William-Adolphe Bouguereau, La nascita di Venere, 1879, Musée d'Orsay, Parigi Prima pagina

La globalizzazione e l’adolescenza della specie


di Ines Arsì

L’adolescenza è intesa tradizionalmente come età della fioritura del carattere, strutturato gradualmente attraverso il rapporto, talvolta traumatico, tra parametri individuali e pulsione relazionale.
La messa a fuoco delle potenzialità interne avviene effettivamente in termini di riscontro sociale e prevede la conquista di sottili equilibri gestionali in grado di favorire la tutela del proprio sé nella sfera ancestrale dell’appartenenza.
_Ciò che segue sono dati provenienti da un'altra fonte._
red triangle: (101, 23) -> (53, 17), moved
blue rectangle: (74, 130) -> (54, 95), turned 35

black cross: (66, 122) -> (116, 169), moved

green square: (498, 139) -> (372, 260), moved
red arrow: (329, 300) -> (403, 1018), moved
Il profondo conflitto che ne viene si deve a quella freudiana antitesi vitale tra il sé e l’altro, tra i modelli assimilabili e quelli a priori, coltivati nel cuore dell’infanzia.
Tale conflitto è dunque il frutto di una ricerca di pace e di un’armonica simmetria non esplicabile in assenza di complementarietà.
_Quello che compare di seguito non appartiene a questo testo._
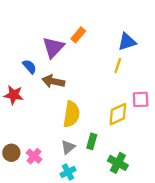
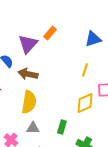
yellow line: (118, 65) -> (85, 70), moved
yellow semicircle: (71, 114) -> (29, 102), moved
gray triangle: (68, 147) -> (33, 128), moved, turned 40

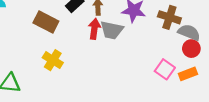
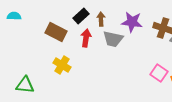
red arrow: (94, 29) -> (86, 38), moved

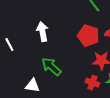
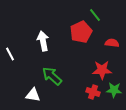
red pentagon: (88, 36) -> (81, 32), moved, turned 30

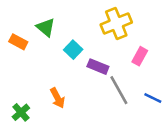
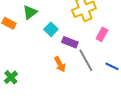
green triangle: (46, 27) -> (30, 12), turned 42
orange arrow: (57, 98) -> (60, 64), moved

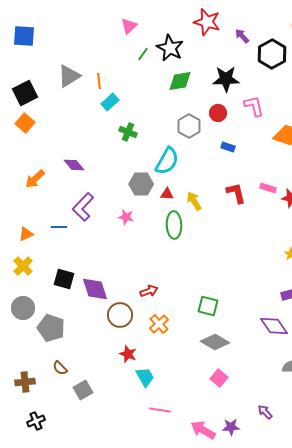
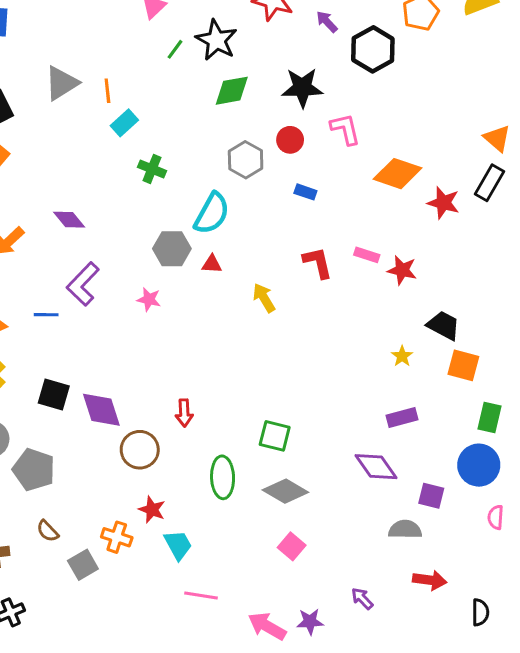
yellow arrow: (194, 201) -> (264, 298), moved
green ellipse: (174, 225) -> (223, 477), moved
red arrow: (149, 291) -> (184, 413), turned 108
orange cross: (159, 324) -> (117, 537), moved, turned -30

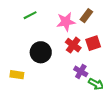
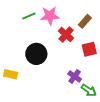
pink star: (66, 22) -> (50, 16), moved
red cross: (73, 45) -> (66, 35), moved

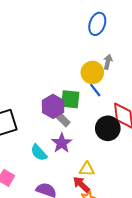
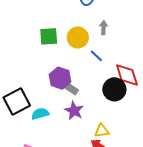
yellow circle: (92, 72) -> (78, 38), moved
green square: (70, 99) -> (49, 36), moved
cyan semicircle: (39, 153) -> (40, 114), moved, turned 126

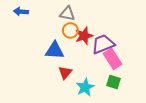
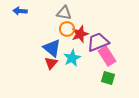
blue triangle: (55, 50) -> (52, 48), turned 36
red triangle: (65, 73) -> (51, 63), moved
cyan star: (85, 87) -> (72, 58), moved

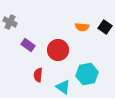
In questi termini è possibile interpretare la globalizzazione come un fenomeno affine, che vede emergere interessi, lotte cruente di potere e necessità profonde che se protese ai fini di una planetarizzazione delle coscienze, come auspicava Morin, non dovrebbero intaccare il lecito significante dell’io, ma dotarlo di una maggiore apertura e disponibilità di strumenti a cui attingere la sua pluralità.
Alla luce dell’attuale riscossa ideologica di primitivi nazionalismi, se la minaccia incombente della perdita della stabilità psicologica potesse essere riletta come il giaciglio patologico del comfort, potremmo forse constatare il niente della cristallizzazione.
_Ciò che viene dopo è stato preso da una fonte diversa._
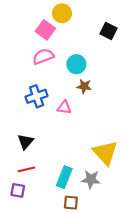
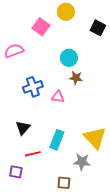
yellow circle: (62, 13) -> (66, 12), moved
pink semicircle: (43, 56) -> (14, 51), moved
red line: (27, 169) -> (33, 154), moved
cyan rectangle: (64, 177) -> (57, 140), moved

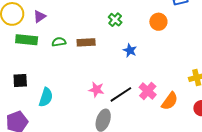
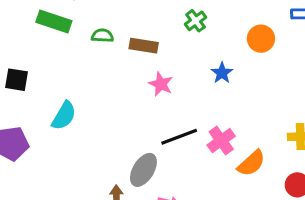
blue star: (130, 50) -> (222, 73), moved
black square: (20, 80) -> (17, 80), moved
pink star: (96, 90) -> (161, 84), moved

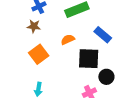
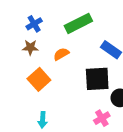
orange semicircle: (68, 40) -> (61, 54), moved

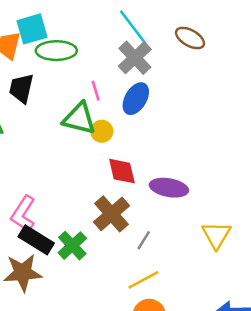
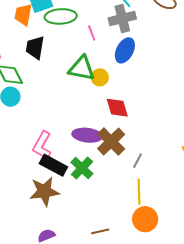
gray cross: (135, 58) -> (122, 18), turned 32
pink line: (96, 91) -> (92, 33), moved
purple ellipse: (169, 188) -> (87, 135), moved
yellow line: (143, 280) -> (139, 192), turned -60

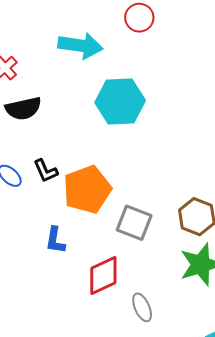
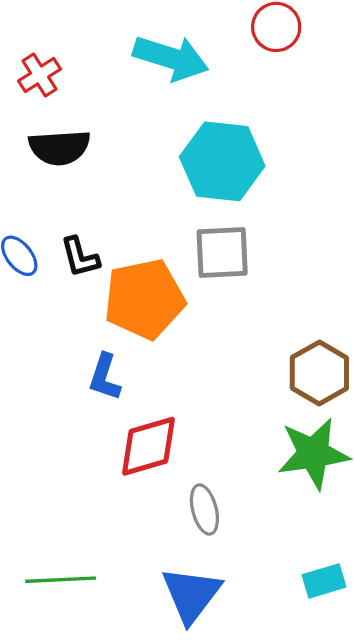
gray square: (134, 223) -> (222, 253), moved, turned -33
blue L-shape: (55, 240) -> (105, 377), moved

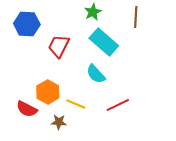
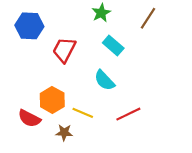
brown line: (136, 17) -> (148, 18), turned 30
cyan rectangle: (104, 42) -> (113, 45), size x0.7

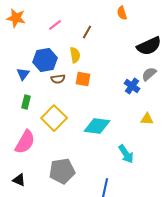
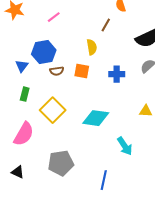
brown line: (87, 32) -> (106, 25), moved
yellow semicircle: (75, 55) -> (92, 47), moved
blue cross: (132, 86) -> (117, 74), moved, turned -35

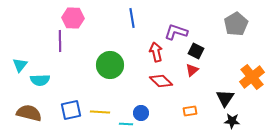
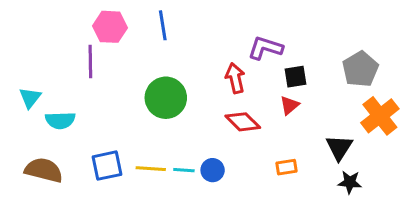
blue line: (132, 18) -> (163, 25), moved
gray pentagon: (236, 24) -> (360, 69), moved
black square: (196, 51) -> (295, 77), turned -35
cyan line: (126, 124) -> (184, 170), moved

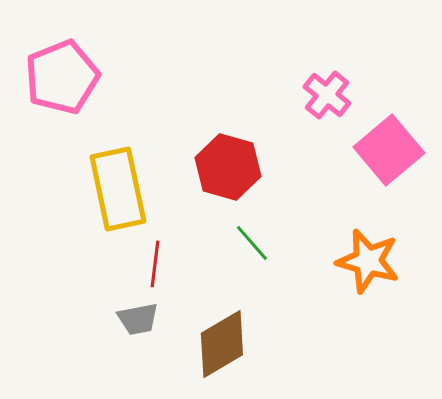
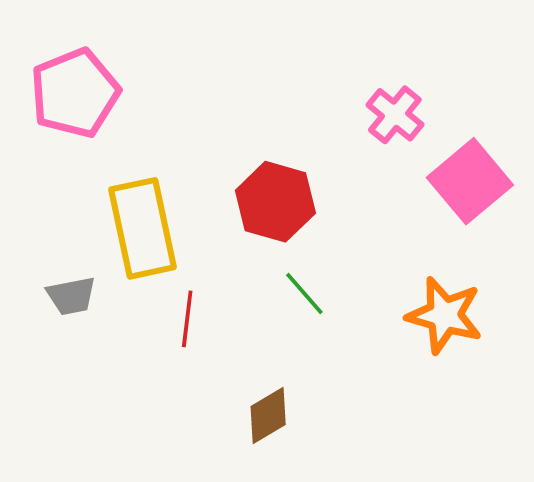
gray trapezoid: (138, 319) -> (71, 296), moved
brown diamond: (222, 344) -> (268, 416), size x0.7

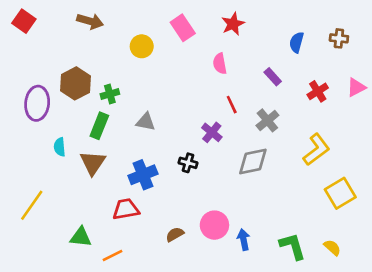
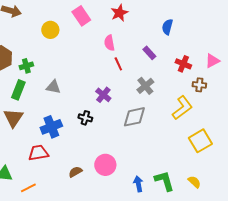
brown cross: (339, 38) -> (199, 85), moved
red cross: (318, 91) -> (183, 64), turned -35
red line: (232, 105) -> (118, 64), moved
blue arrow: (244, 240) -> (138, 184), moved

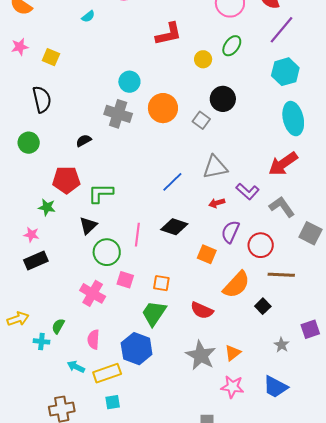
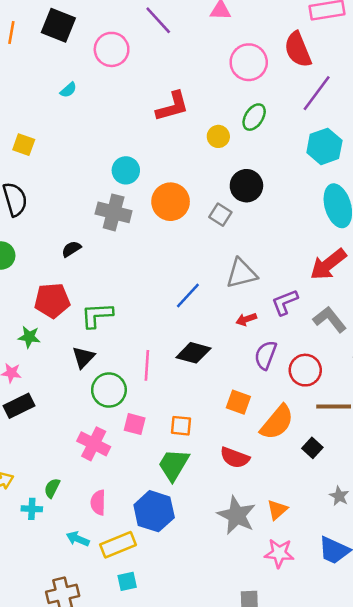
purple L-shape: (248, 191) -> (285, 302), turned 120
orange square: (207, 254) -> (238, 402), moved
Questa considerazione critica, frutto di riflessione che non vuole mettere in ombra le atrocità della guerra economico-finanziaria, guarda alla storia del progresso umano nella sua pratica evolutiva e ne rileva gli eventi, gli errori, le ricerche, come fasi di un processo di crescita.
Ebbene, sappiamo che il tentativo di conformarsi è da sempre dovuto alle ragioni dell’accettazione e della stabilizzazione; questi sono due fattori reputati necessari alla sopravvivenza e capaci di contenere il rischio del conflitto, ma prevedono, paradossalmente, l’imposizione di parametri di convenienza per la convivenza e l’estensione degli stessi (a costo di generare conflitto).
Detto questo: io ritengo che nessuna classe dominante e che nessun complotto globale possa veramente uniformare la cultura a una piattaforma di interessi.
Credo, inoltre, nella possibilità di svincolarsi dai condizionamenti ambientali e nel lavoro individuale che ci consente di osservare la nostra epoca con consapevolezza e meno paura.
Credo che le strutture di un sistema siano impalcature che non fanno anima.
Credo che sia comodo ricercare il proprio destino nelle colpe di potenze superiori.
L’uomo l’ha fatto per secoli, prima appellandosi a Dio e poi a se stesso.
Una risposta è nell’auto-responsabilizzazione etica.